* _Compito da svolgere_:
Rispondi alle seguenti domande sul comunicato:
1. Chi rilascia la dichiarazione e quale carica ricopre?
2. Da chi è stato aggredito il maestro Nicola Cupelli?
3. Da chi è rappresentata la comunità scolastica a cui va la solidarietà?

* _Testo della pagina_:

«Episodio grave, la violenza non deve avere posto
nel nostro sistema scolastico»
“Inaccettabile la violenza nei confronti del maestro Nicola Cupelli,
docente dell'Istituto comprensivo statale di Cosenza che aggredito dai genitori
di un alunno, ha subito si numerose ferite fisiche ma, senza dubbio, profonde
cicatrici emotive; l’episodio è di una gravità senza precedenti e mette in
evidenza un problema profondo che affligge il nostro sistema scolastico. È
difficile trovare le parole per esprimere quanto sia vergognoso e inaccettabile
un gesto del genere che va oltre la violenza fisica rappresentando un attacco
all’istituzione stessa, un affronto ai valori di civiltà e di convivenza che
dovrebbero permeare la nostra società. L'aggressione subita dal docente
rappresenta una sconfitta per tutti coloro che credono nell'educazione come
strumento di crescita e sviluppo, perché i docenti sono i veri protagonisti del
processo educativo e sono coloro che dedicano la loro vita alla formazione
delle giovani menti ed al futuro della nostra società. Essi non solo forniscono
una formazione di qualità, ma spesso diventano anche punti di riferimento
educativi per gli studenti. Pertanto, non possiamo rimanere in silenzio davanti
a un evento così riprovevole e offensivo, che mette in discussione i principi
fondanti della nostra società gettando ombre sull'universo scolastico”.
Così la vice presidente della Giunta regionale con delega all’istruzione,
Giusi Princi, esprime la sua solidarietà al maestro Cupelli aggredito dai
genitori di un alunno dell’Istituto comprensivo statale di via Roma-Spirito
Santo di Cosenza.
“Quando un insegnante diventa vittima di violenza – prosegue Princi -, è
doveroso stigmatizzare l'accaduto e offrire solidarietà e vicinanza alla
vittima ed è fondamentale che le istituzioni tutte si uniscano e manifestino il
proprio sostegno perché la violenza non deve avere posto nel nostro sistema
scolastico, né nella nostra società. L'episodio di Cosenza evidenzia una crisi
generalizzata nel rapporto tra genitori e scuola, mettendo in luce una mancanza
di comunicazione e comprensione, con famiglie che purtroppo è sempre più
difficile raggiungere e coinvolgere nel processo educativo dei propri figli: è
necessario favorire il dialogo tra scuola, famiglia e studenti, perché solo
così potremo ottenere una società più coesa, aperta e giusta. L’aggressività
non solo è moralmente sbagliata, ma è deleteria per il processo educativo, per
questo si deve parlare a una sola voce, uniti per proteggere e sostenere coloro
che si dedicano all'educazione delle future generazioni e inviare un messaggio
chiaro dimostrando la propria condanna per tutti gli atti di violenza e
promuovendo una cultura del dialogo e del rispetto reciproco, solo così
possiamo educare le giovani generazioni a costruire una società più civile e
pacifica. Esprimo, quindi, la mia più sentita solidarietà e vicinanza alla
comunità scolastica tutta, rappresentata dal dirigente Massimo Ciglio, e
soprattutto al maestro Nicola Cupelli, auspicando una sua pronta guarigione e
che possa rimettersi da questa terribile esperienza tornando al più presto in
classe, con la stessa determinazione e con la stessa passione di sempre.
Dobbiamo lavorare insieme per far sì che ogni istituzione scolastica sia un
luogo di crescita e sicurezza, dove i docenti possano svolgere il loro ruolo
senza timori. È importante riaffermare il valore dell'istruzione come pilastro
della nostra società sostenendo coloro che si dedicano a questa nobile
missione”, rimarca infine la vicepresidente Princi.

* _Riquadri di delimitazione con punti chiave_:

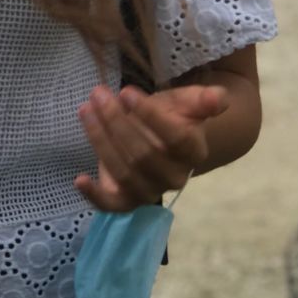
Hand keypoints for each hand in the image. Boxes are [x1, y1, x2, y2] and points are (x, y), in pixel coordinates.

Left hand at [74, 83, 228, 212]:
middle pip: (144, 155)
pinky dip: (95, 196)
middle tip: (98, 94)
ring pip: (124, 172)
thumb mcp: (187, 101)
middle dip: (116, 121)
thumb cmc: (174, 116)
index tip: (127, 92)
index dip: (150, 116)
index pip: (175, 138)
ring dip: (100, 140)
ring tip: (86, 110)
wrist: (163, 140)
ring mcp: (150, 191)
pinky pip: (112, 205)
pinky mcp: (127, 200)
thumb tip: (217, 98)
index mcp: (193, 152)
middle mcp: (174, 177)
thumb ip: (204, 99)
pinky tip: (80, 179)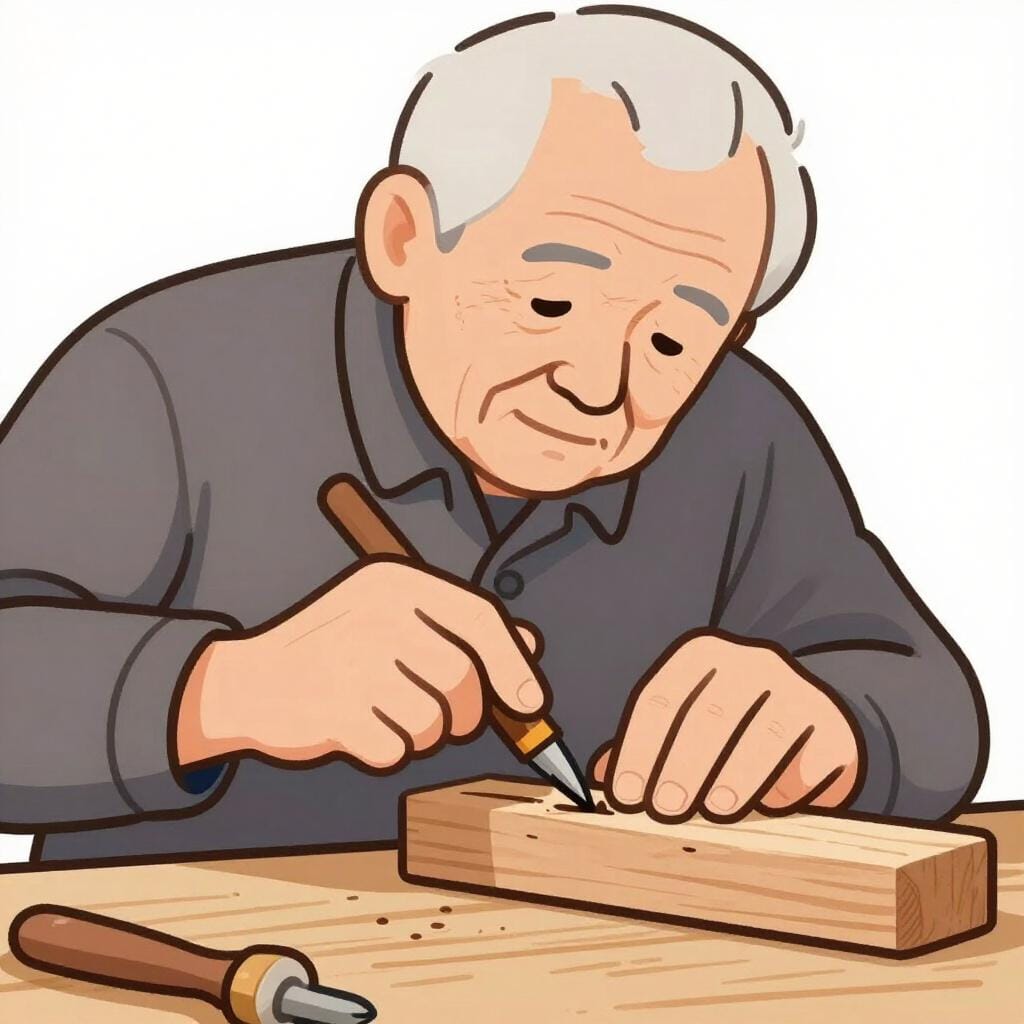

* _Risposta all'esercizio_:
1. Giusi Princi, vice presidente della Giunta regionale con delega all'istruzione.
2. Dai genitori di un alunno dell'Istituto comprensivo statale di via Roma-Spirito Santo di Cosenza.
3. Dal dirigente Massimo Ciglio.